И вот однажды я раскрыл тетрадь – ничем, собственно говоря, не примечательную, за две копейки, в двенадцать страниц, на синей обложке которой неровным детским почерком было написано: «Русский язык». Внутри же неё бесчинствовала полуграмотность – та, что вытекает из откровенного равнодушия к предмету, а не из отсутствия чувства языка. Вот этим чувством дочь как раз обладала, но пользовалась она им своеобразно, не подкрепляя его прилежной учебой. Иначе как объяснить, что в заданном диктанте не сделала ни одной ошибки, но в предваряющей письмо дате накарябала: «12 октября. Панедельник». Учительской рукой оплошность была исправлена. Но не только. Буква «е» красными чернилами была зачёркнута, а над нею красовалась иная устроительница беспорядков в детских умах, – «и». То есть, имелся альтернативный вариант. Понидельник. За диктант, а точнее, за одно это слово, не прошедшее сито правильности его написания, с учительской точки зрения, была выставлена оценка «хорошо».

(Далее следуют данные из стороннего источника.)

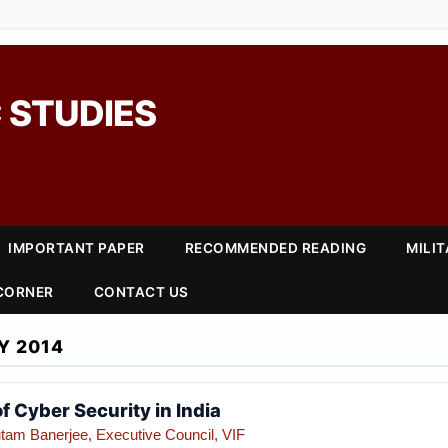
 STUDIES
IMPORTANT PAPER
RECOMMENDED READING
MILI
 CORNER
CONTACT US
Y 2014
 Cyber Security in India
tam Banerjee, Executive Council, VIF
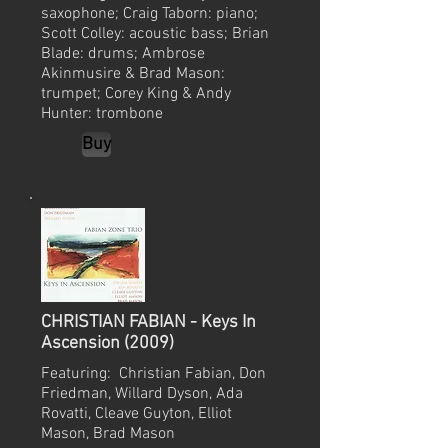
saxophone; Craig Taborn: piano;
Scott Colley: acoustic bass; Brian
Blade: drums; Ambrose
Akinmusire & Brad Mason:
trumpet; Corey King & Andy
Hunter: trombone
Buy
CHRISTIAN FABIAN - Keys In
Ascension (2009)
Featuring: Christian Fabian, Don
Friedman, Willard Dyson, Ada
Rovatti, Cleave Guyton, Elliot
Mason, Brad Mason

Думая, что схожу с ума, я открыл Новейший Словарь Русского Языка. Коллектив в его издании подобрался основательный. Все – сплошь профессора да кандидаты наук, человек шестнадцать, все – филологи плюс специалисты в какой-либо еще определенной сфере знаний.
Может, по-иному слово стали писать, с того дня, что остался мной незамеченным? Может, я один ныне в отстающих числюсь, о том не ведая? Может, старорусская традиция такого написания требует? Вон, глядишь, скоро и «яти» вернутся в строй – на нехитрое дело и деньги, как всегда ниоткуда найдутся. Такими примерно мыслями пытал я себя, листая лихорадочно словарь.

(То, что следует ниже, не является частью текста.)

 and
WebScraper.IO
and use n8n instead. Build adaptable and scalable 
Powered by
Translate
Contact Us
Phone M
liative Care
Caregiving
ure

Понедельник, общими усилиями ученых, выглядел на странице, предоставленной мне любезно справочным изданием, как и ожидалось, вполне. Бодро и замечательно. Он пребывал в спокойной уверенности, что связан родственными узами со всеми днями седмицы; но в первую очередь – с воскресеньем, называемым когда-то в старину неделей. День по неделе, пришедший после воскресенья.
Словарный понедельник не знал, однако, о существовании Ирины Михайловны, учительницы русского языка в той школе, где училась дочь.

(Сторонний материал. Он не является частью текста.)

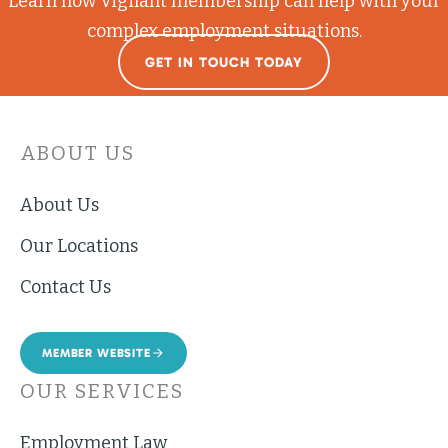
Learn how Vigilant membership can help with your
complex employment situations.
GET IN TOUCH TODAY
ABOUT US
About Us
Our Locations
Contact Us
MEMBER WEBSITE
OUR SERVICES
Employment Law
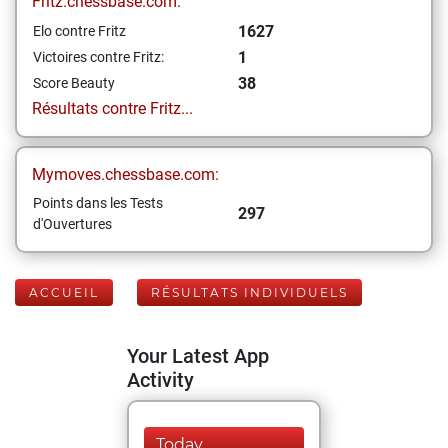
Fritz.chessbase.com:
1627
Elo contre Fritz
1
Victoires contre Fritz:
38
Score Beauty
Résultats contre Fritz...
Mymoves.chessbase.com:
Points dans les Tests
297
d'Ouvertures
ACCUEIL
RÉSULTATS INDIVIDUELS
Your Latest App
Activity
Today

– Вот это что такое? – Спросил я наставницу, показывая ей злосчастную тетрадь.
– Вот это? – Переспросила Ирина Михайловна с тем оккупировавшим её лицо выражением, что я бы назвал «великомученическим», если бы не одно «но». Оно никак не вязалось с её расплывшейся по стулу фигурой, и в особенности, – с мощной, напоминающей стволы революционного судна «Аврора», грудью, что бурно завздымалась, едва я открыл рот. На вид Ирине Михайловне было лет тридцать семь - тридцать восемь, и, искушённая жизненным опытом, она умело управляла своим «орудием» – в непростые, как я понимал, для неё минуты.
– Вот это, – подтвердил я, скромно отводя взор от наставленных на меня достопримечательностей учительницы. Промелькнула возвышенная мысль, что жизнь – это, по сути, набор взаимоисключающих случайностей. Не будь этого безграмотного дурацкого исправления, я бы до сих пор не имел понятия, как выглядит Ирина Михайловна. А если б знал о её конфигурациях раньше, то вряд ли занимал бы сейчас свой мозг такой глупостью как правописание.
Все оказалось не так просто, как я думал.
– Ах, это! – Разопревшее лицо преподавательницы осветила улыбка. – В конце прошлой недели в нашу школу из пединститута прислали несколько студентов третьего курса. Чтобы попрактиковались. Факультет русского языка и литературы представляла такая прелестная девчушка, Инночка Гогуй. Я ей доверила провести диктант и после того – проверку работ.
 Что оставалось мне? Откланяться с изяществом да мысленно срифмовать указанную фамилию с напрашивающимся на язык ругательным словом. Студентка, мать её!
На следующий день, взяв полагающийся мне отгул, я отбыл в направлении учебного заведения, того, где, по-видимому, готовили больших специалистов во всех областях науки.
Декан факультета русского языка и литературы, Андрей Ярославович Амбро-Андалузский, взяв тетрадь и выслушав моё объяснение, с ходу, если вдуматься, сделал резонный вывод.
– Мы своих студентов такому не учим.
Я готов был поверить. Младое поколение языковедов учили доброму, светлому и чистому. Не делать ошибок в письме, не вредить другим. И, наверное, не врать напропалую людям.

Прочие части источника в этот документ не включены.